== Segment start ==

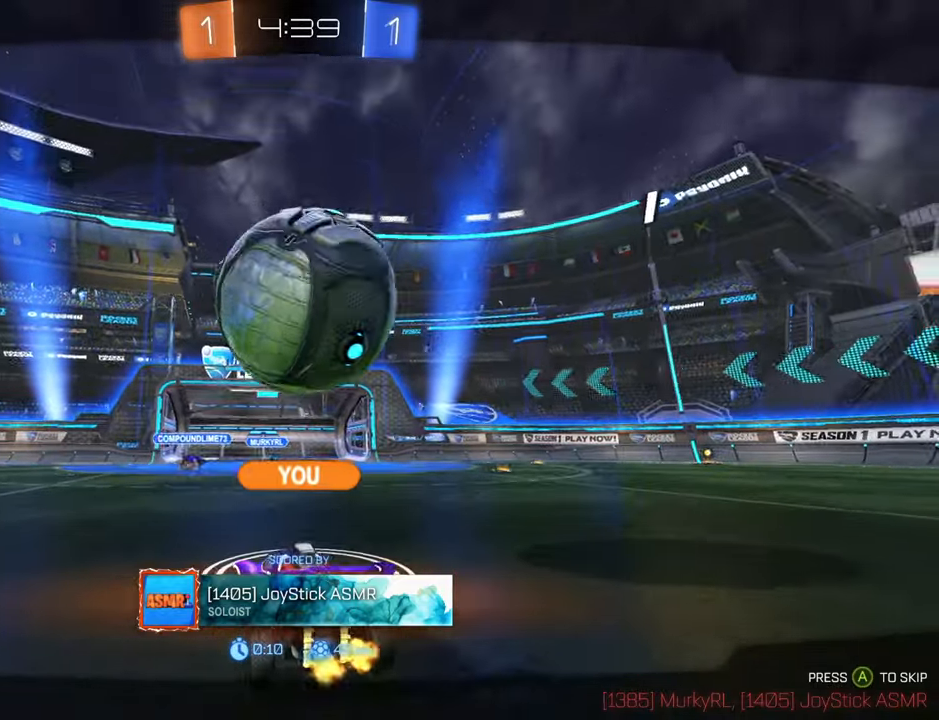
{"buttons": [], "left_stick": "center", "right_stick": "center", "events": []}
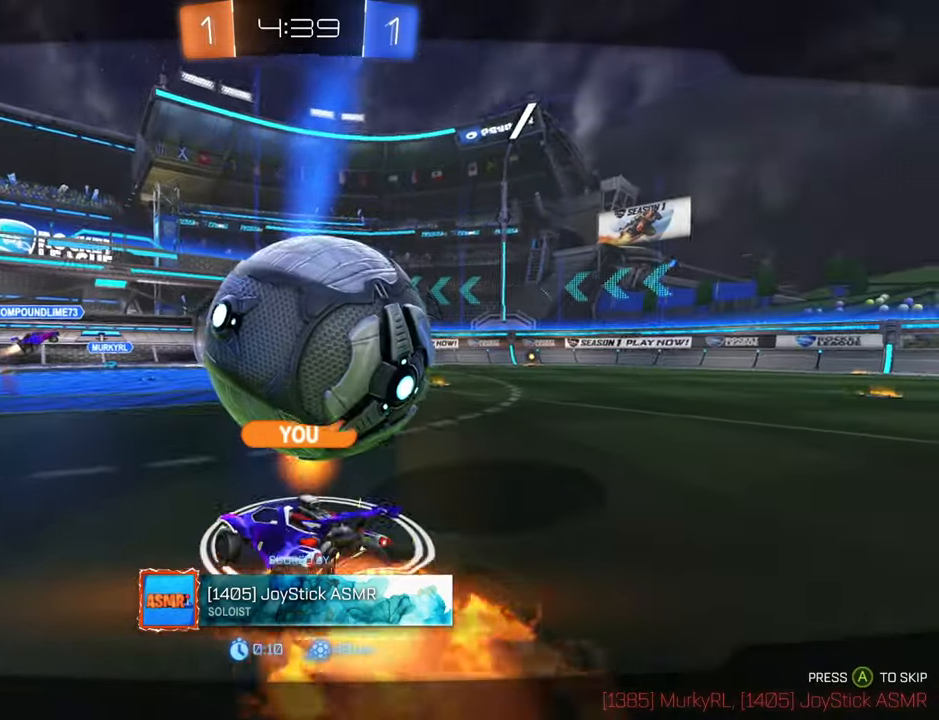
{"buttons": ["A"], "left_stick": "center", "right_stick": "center", "events": [[483, "A", "down"]]}
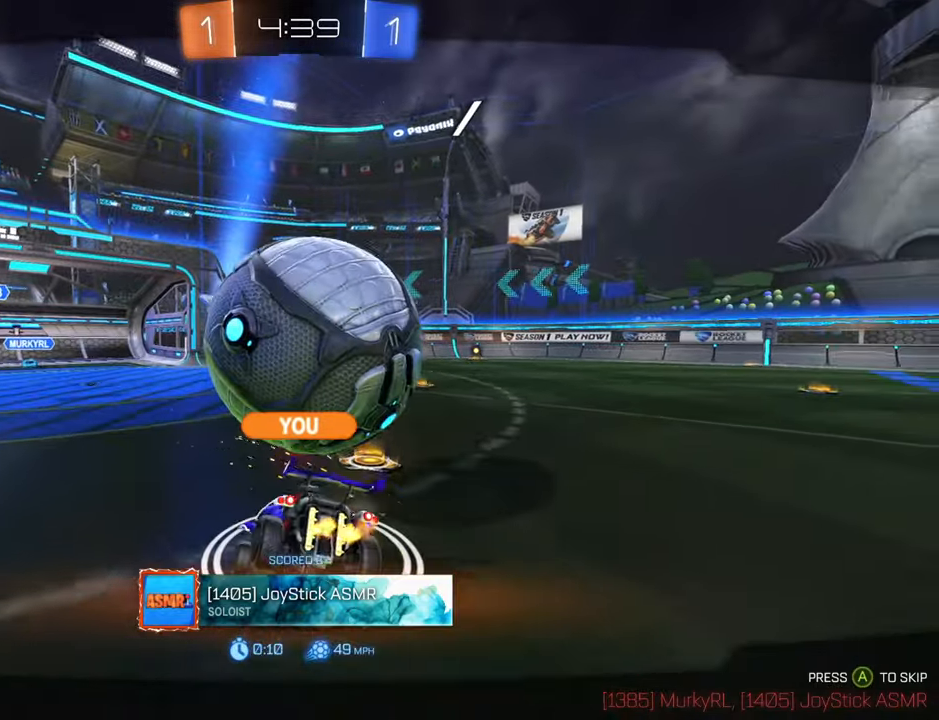
{"buttons": [], "left_stick": "center", "right_stick": "center", "events": [[133, "A", "up"]]}
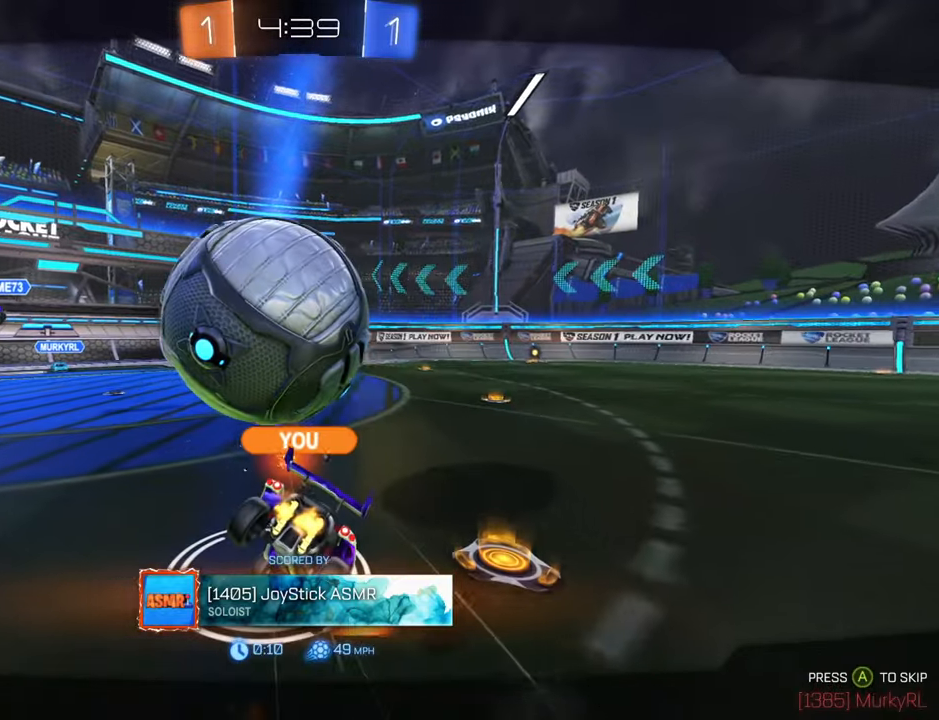
{"buttons": [], "left_stick": "center", "right_stick": "center", "events": []}
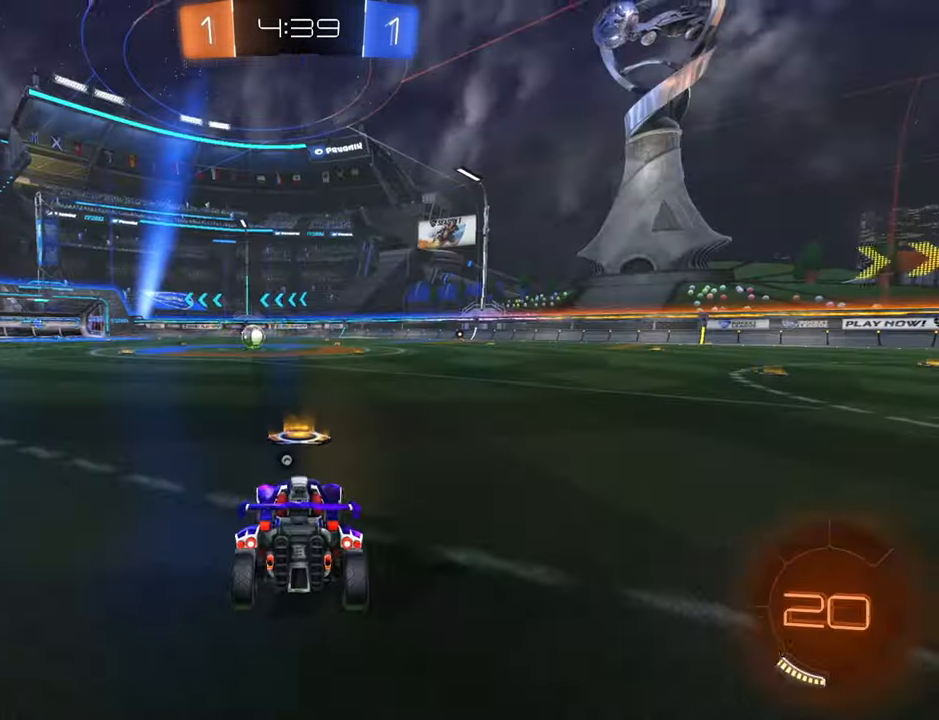
{"buttons": [], "left_stick": "center", "right_stick": "center", "events": [[333, "A", "down"], [400, "A", "up"]]}
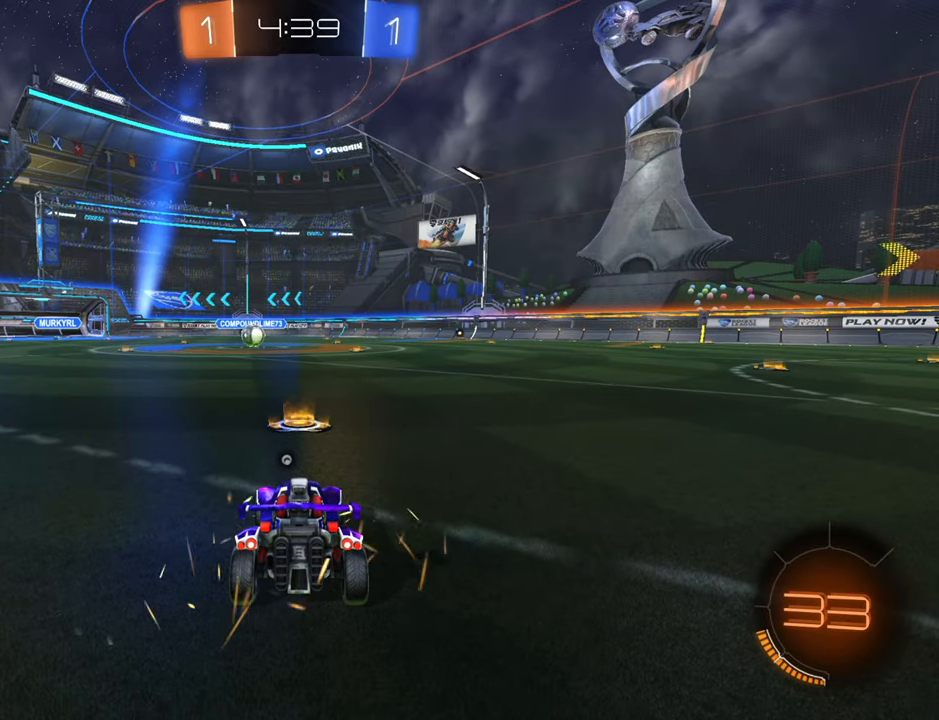
{"buttons": [], "left_stick": "center", "right_stick": "center", "events": [[183, "Y", "down"], [267, "Y", "up"]]}
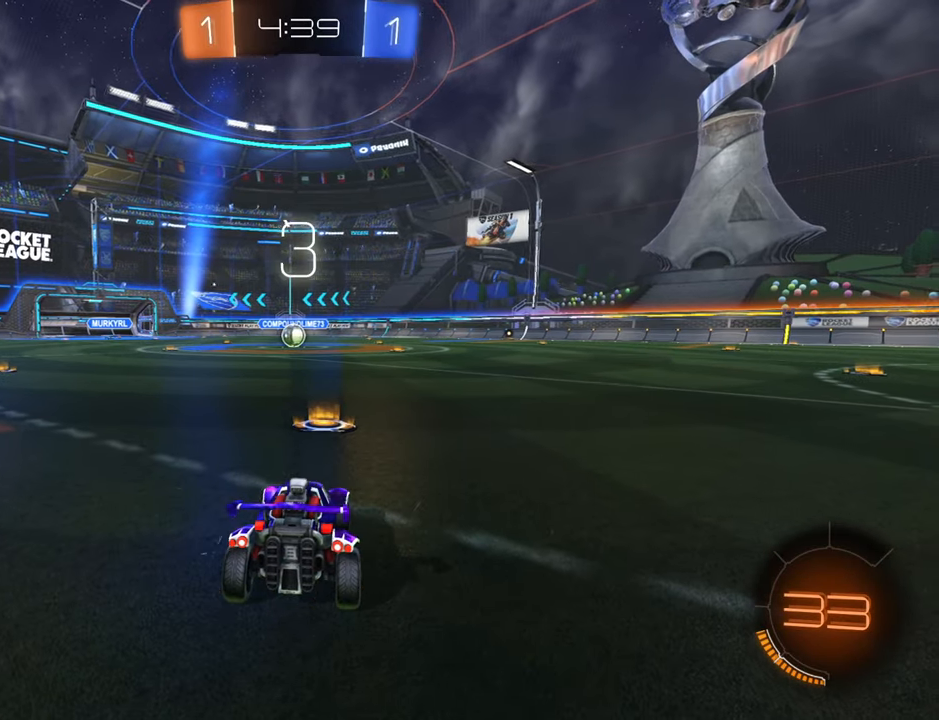
{"buttons": ["R2"], "left_stick": "center", "right_stick": "center", "events": [[50, "R2", "down"]]}
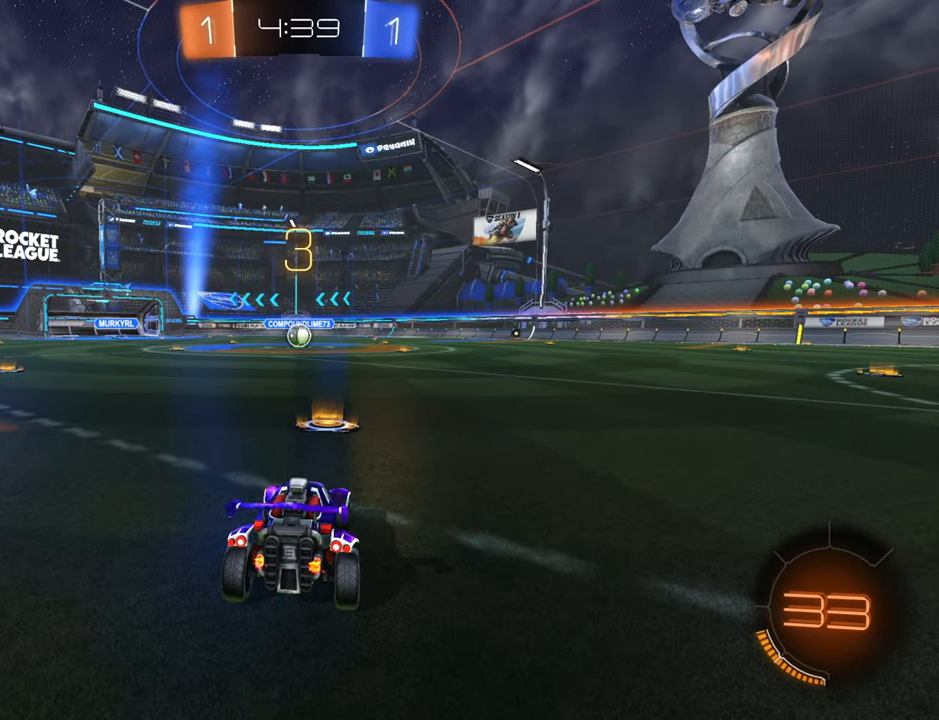
{"buttons": ["L1", "R2"], "left_stick": "center", "right_stick": "center", "events": [[117, "L1", "down"]]}
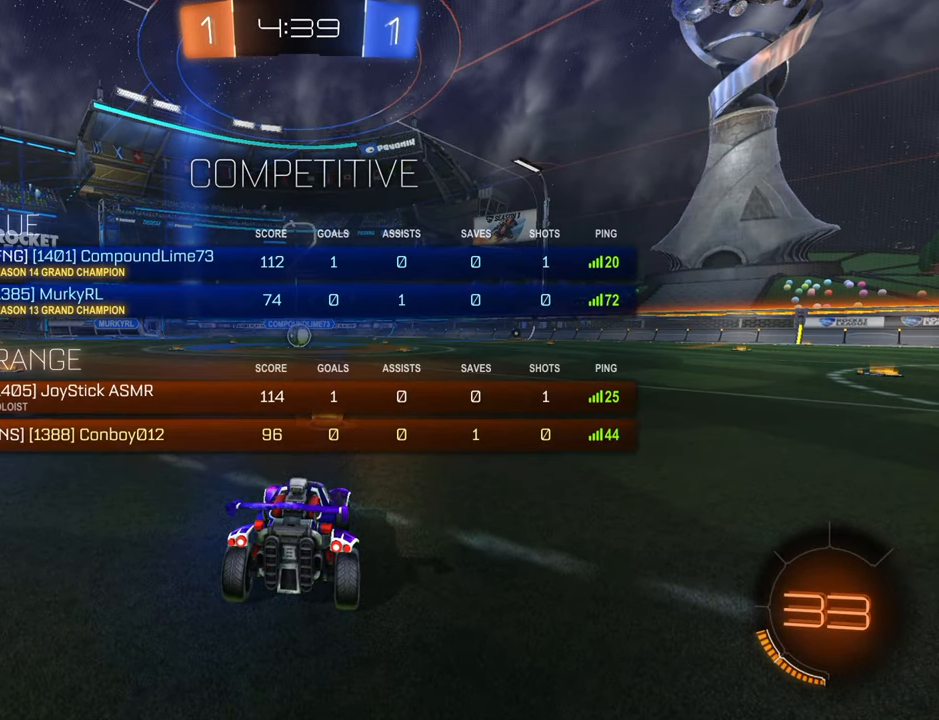
{"buttons": ["B", "L1", "R2"], "left_stick": "center", "right_stick": "center", "events": [[233, "B", "down"]]}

== Segment end ==

- Problem description -
Print the material verbatim; drop the pictures.

- Problem solution -
{"buttons": [], "left_stick": "center", "right_stick": "center", "events": []}
{"buttons": ["A"], "left_stick": "center", "right_stick": "center", "events": [[483, "A", "down"]]}
{"buttons": [], "left_stick": "center", "right_stick": "center", "events": [[133, "A", "up"]]}
{"buttons": [], "left_stick": "center", "right_stick": "center", "events": []}
{"buttons": [], "left_stick": "center", "right_stick": "center", "events": [[333, "A", "down"], [400, "A", "up"]]}
{"buttons": [], "left_stick": "center", "right_stick": "center", "events": [[183, "Y", "down"], [267, "Y", "up"]]}
{"buttons": ["R2"], "left_stick": "center", "right_stick": "center", "events": [[50, "R2", "down"]]}
{"buttons": ["L1", "R2"], "left_stick": "center", "right_stick": "center", "events": [[117, "L1", "down"]]}
{"buttons": ["B", "L1", "R2"], "left_stick": "center", "right_stick": "center", "events": [[233, "B", "down"]]}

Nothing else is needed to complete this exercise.